TASK ITEM:
Scan the records beneath this line for the line holding "photomicrograph demonstrates IHC" and the line holding "cytoplasmic/membranous protein expression", then transcribe exactly those two and all lines between.

Dataset entries:

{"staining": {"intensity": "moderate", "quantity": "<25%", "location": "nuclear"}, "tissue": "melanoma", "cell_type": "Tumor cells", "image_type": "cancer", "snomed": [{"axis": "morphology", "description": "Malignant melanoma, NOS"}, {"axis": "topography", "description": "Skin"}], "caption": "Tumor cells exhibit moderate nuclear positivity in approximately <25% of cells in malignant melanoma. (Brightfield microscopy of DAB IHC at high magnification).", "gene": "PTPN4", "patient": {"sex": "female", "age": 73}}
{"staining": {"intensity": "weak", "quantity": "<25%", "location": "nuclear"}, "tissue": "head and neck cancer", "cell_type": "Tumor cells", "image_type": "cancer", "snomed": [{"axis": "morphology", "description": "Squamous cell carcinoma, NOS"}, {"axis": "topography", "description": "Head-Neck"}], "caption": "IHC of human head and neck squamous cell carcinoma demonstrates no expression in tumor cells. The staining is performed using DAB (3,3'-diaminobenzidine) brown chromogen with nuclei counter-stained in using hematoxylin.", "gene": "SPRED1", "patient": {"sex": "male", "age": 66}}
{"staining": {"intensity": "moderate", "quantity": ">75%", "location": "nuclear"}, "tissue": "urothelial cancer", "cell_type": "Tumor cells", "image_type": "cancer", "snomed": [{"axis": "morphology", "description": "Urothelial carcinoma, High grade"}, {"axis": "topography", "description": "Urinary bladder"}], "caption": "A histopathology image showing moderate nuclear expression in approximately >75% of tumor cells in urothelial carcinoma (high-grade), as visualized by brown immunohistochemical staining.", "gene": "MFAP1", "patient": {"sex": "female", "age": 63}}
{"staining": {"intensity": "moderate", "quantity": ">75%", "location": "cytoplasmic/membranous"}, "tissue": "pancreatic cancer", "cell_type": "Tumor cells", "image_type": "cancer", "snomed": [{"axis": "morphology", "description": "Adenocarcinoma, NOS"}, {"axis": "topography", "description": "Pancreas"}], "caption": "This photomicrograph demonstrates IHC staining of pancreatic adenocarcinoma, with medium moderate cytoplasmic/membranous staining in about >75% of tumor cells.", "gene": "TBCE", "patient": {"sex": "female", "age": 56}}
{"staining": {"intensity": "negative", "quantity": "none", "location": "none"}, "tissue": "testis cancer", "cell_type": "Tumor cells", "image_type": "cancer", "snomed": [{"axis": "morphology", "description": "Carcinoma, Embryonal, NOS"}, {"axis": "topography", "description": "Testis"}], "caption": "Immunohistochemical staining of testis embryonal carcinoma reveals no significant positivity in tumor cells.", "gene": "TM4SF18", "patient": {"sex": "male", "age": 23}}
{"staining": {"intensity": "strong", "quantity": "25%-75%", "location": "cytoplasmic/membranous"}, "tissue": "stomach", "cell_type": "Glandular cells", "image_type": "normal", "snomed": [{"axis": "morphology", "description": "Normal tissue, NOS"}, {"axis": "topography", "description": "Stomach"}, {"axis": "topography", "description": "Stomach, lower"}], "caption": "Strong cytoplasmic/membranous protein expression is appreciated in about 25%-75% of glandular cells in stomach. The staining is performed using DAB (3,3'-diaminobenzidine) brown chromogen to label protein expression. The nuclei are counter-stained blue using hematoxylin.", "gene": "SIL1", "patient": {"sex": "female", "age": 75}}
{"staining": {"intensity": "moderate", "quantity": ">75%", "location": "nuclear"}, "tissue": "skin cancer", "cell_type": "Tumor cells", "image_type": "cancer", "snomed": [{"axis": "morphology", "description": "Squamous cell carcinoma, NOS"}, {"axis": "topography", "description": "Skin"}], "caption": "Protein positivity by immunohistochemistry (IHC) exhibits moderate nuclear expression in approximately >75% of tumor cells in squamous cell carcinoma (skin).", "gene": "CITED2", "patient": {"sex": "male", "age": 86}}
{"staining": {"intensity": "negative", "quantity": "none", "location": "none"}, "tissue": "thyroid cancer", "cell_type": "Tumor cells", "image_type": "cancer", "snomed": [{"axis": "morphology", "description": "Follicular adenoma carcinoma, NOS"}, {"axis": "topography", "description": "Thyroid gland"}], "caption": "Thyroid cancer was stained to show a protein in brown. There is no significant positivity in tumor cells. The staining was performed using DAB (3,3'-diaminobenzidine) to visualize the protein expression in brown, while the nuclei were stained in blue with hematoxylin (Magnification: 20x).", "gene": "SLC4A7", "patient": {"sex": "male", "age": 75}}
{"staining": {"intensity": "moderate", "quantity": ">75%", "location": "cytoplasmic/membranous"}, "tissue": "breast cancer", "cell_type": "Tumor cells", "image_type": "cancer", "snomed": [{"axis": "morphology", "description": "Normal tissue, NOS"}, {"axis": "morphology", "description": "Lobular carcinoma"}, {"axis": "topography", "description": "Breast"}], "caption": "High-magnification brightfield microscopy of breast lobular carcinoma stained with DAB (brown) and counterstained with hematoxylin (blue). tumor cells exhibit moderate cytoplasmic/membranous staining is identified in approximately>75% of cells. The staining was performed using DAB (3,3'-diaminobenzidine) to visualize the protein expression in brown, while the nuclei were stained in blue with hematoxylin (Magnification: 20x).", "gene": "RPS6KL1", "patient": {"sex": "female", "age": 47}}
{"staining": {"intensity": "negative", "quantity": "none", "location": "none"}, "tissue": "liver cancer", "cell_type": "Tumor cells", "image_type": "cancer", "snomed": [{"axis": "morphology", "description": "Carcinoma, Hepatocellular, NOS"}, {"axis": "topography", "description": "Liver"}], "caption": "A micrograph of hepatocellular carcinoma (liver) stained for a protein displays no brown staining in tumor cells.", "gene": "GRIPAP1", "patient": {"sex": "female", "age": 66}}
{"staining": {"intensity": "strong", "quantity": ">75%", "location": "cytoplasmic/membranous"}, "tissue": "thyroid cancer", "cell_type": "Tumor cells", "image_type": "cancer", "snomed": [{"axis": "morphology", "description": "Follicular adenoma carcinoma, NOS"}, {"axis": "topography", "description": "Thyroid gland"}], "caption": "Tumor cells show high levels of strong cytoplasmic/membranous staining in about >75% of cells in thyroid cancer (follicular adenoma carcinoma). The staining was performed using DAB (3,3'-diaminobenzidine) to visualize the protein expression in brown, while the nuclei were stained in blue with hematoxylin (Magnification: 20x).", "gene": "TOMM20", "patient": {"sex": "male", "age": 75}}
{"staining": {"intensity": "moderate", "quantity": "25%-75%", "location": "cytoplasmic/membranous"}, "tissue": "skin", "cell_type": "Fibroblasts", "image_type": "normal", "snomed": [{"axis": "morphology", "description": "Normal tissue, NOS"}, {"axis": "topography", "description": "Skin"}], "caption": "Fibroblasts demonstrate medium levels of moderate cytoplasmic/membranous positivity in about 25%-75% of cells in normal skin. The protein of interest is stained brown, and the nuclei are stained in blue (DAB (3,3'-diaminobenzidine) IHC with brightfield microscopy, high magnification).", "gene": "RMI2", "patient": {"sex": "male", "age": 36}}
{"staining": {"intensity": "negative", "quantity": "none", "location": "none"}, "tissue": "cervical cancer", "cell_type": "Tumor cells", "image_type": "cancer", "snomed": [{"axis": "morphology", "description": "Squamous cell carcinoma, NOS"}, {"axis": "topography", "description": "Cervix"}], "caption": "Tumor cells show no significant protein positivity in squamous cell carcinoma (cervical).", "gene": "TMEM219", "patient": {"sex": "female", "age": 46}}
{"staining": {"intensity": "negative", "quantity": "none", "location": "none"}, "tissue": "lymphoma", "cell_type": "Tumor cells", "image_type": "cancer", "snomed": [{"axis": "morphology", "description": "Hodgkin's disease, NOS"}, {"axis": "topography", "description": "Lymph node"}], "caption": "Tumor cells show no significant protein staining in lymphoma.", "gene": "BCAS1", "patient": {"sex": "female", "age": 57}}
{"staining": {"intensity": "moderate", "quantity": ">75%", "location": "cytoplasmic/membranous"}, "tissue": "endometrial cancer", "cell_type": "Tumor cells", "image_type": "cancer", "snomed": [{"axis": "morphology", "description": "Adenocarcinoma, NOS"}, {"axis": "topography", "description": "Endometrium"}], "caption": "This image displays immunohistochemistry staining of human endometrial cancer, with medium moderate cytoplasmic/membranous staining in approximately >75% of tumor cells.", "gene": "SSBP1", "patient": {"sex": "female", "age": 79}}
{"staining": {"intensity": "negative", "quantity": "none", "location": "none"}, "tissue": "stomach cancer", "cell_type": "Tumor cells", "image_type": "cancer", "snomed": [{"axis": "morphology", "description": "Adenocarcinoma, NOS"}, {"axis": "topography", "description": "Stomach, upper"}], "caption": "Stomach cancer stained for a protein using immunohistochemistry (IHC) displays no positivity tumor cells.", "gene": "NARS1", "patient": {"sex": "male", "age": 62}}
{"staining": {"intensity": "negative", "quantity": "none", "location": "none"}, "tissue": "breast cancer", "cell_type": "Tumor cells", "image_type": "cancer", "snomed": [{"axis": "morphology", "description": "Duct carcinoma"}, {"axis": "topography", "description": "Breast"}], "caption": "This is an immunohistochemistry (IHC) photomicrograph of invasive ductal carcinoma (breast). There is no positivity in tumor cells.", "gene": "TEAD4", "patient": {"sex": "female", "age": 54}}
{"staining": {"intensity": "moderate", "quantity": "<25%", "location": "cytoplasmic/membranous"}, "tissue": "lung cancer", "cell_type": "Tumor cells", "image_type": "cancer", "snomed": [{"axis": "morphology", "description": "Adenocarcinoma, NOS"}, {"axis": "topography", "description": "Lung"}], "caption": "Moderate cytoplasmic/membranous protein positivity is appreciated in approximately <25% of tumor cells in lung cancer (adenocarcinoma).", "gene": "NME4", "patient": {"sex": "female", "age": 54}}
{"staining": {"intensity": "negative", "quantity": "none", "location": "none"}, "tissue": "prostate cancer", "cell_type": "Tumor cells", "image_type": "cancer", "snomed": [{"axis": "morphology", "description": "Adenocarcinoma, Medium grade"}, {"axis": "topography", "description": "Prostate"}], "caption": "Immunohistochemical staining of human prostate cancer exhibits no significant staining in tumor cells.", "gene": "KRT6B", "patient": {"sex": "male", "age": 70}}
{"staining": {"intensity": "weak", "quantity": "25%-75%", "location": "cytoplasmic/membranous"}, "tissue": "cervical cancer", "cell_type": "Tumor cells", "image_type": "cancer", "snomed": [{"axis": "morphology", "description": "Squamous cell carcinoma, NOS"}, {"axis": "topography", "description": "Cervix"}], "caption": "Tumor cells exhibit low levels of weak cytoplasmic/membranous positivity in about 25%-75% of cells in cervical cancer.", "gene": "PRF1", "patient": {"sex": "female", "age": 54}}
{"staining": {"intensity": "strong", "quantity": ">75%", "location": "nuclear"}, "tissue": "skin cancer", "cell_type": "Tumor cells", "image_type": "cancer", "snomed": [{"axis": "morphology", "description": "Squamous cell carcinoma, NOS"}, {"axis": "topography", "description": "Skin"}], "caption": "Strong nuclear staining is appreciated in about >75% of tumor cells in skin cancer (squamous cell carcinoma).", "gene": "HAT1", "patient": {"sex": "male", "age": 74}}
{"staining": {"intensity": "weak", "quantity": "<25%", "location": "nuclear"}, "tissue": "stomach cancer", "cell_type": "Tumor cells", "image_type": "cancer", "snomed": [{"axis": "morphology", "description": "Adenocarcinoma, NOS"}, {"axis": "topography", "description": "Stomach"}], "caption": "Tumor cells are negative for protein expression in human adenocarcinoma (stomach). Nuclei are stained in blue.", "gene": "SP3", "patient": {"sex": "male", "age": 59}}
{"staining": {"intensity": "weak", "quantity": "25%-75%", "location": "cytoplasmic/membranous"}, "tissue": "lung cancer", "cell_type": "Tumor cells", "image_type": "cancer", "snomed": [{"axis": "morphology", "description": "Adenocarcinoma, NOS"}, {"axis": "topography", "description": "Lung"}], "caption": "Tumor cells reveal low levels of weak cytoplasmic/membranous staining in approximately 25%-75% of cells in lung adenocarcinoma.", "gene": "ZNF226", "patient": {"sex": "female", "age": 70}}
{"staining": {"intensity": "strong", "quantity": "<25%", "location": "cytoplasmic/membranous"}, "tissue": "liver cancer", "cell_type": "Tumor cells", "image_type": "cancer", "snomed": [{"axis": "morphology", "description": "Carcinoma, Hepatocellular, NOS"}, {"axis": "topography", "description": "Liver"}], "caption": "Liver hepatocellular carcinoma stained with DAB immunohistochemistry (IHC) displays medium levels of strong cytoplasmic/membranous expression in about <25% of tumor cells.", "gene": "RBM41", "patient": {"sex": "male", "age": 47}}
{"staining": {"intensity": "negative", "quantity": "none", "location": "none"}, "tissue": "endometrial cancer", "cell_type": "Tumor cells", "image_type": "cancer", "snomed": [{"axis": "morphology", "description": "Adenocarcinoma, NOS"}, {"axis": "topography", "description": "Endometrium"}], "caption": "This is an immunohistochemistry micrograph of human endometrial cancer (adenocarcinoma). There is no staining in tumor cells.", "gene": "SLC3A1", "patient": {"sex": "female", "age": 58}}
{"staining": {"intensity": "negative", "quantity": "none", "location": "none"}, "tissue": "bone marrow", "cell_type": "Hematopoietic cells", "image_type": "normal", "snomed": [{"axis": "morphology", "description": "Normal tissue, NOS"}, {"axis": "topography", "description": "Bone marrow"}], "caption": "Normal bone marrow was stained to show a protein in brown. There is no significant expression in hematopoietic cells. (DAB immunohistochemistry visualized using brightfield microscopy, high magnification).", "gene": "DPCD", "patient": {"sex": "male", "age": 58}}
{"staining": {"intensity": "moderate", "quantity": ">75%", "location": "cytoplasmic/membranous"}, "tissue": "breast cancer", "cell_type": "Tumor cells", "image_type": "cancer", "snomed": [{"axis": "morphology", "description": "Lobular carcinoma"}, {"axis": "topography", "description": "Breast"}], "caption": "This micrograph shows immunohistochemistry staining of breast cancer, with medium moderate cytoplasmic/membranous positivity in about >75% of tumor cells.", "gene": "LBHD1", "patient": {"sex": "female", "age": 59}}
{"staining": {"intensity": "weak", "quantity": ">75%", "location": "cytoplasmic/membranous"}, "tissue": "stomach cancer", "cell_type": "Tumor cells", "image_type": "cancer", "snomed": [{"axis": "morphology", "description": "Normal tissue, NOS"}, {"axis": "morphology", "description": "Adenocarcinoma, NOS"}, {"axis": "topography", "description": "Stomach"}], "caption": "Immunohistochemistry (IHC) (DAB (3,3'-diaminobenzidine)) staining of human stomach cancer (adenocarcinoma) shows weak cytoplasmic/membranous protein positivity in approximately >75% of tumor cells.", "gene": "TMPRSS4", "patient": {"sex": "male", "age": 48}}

EXPECTED OUTPUT:
{"staining": {"intensity": "moderate", "quantity": ">75%", "location": "cytoplasmic/membranous"}, "tissue": "pancreatic cancer", "cell_type": "Tumor cells", "image_type": "cancer", "snomed": [{"axis": "morphology", "description": "Adenocarcinoma, NOS"}, {"axis": "topography", "description": "Pancreas"}], "caption": "This photomicrograph demonstrates IHC staining of pancreatic adenocarcinoma, with medium moderate cytoplasmic/membranous staining in about >75% of tumor cells.", "gene": "TBCE", "patient": {"sex": "female", "age": 56}}
{"staining": {"intensity": "negative", "quantity": "none", "location": "none"}, "tissue": "testis cancer", "cell_type": "Tumor cells", "image_type": "cancer", "snomed": [{"axis": "morphology", "description": "Carcinoma, Embryonal, NOS"}, {"axis": "topography", "description": "Testis"}], "caption": "Immunohistochemical staining of testis embryonal carcinoma reveals no significant positivity in tumor cells.", "gene": "TM4SF18", "patient": {"sex": "male", "age": 23}}
{"staining": {"intensity": "strong", "quantity": "25%-75%", "location": "cytoplasmic/membranous"}, "tissue": "stomach", "cell_type": "Glandular cells", "image_type": "normal", "snomed": [{"axis": "morphology", "description": "Normal tissue, NOS"}, {"axis": "topography", "description": "Stomach"}, {"axis": "topography", "description": "Stomach, lower"}], "caption": "Strong cytoplasmic/membranous protein expression is appreciated in about 25%-75% of glandular cells in stomach. The staining is performed using DAB (3,3'-diaminobenzidine) brown chromogen to label protein expression. The nuclei are counter-stained blue using hematoxylin.", "gene": "SIL1", "patient": {"sex": "female", "age": 75}}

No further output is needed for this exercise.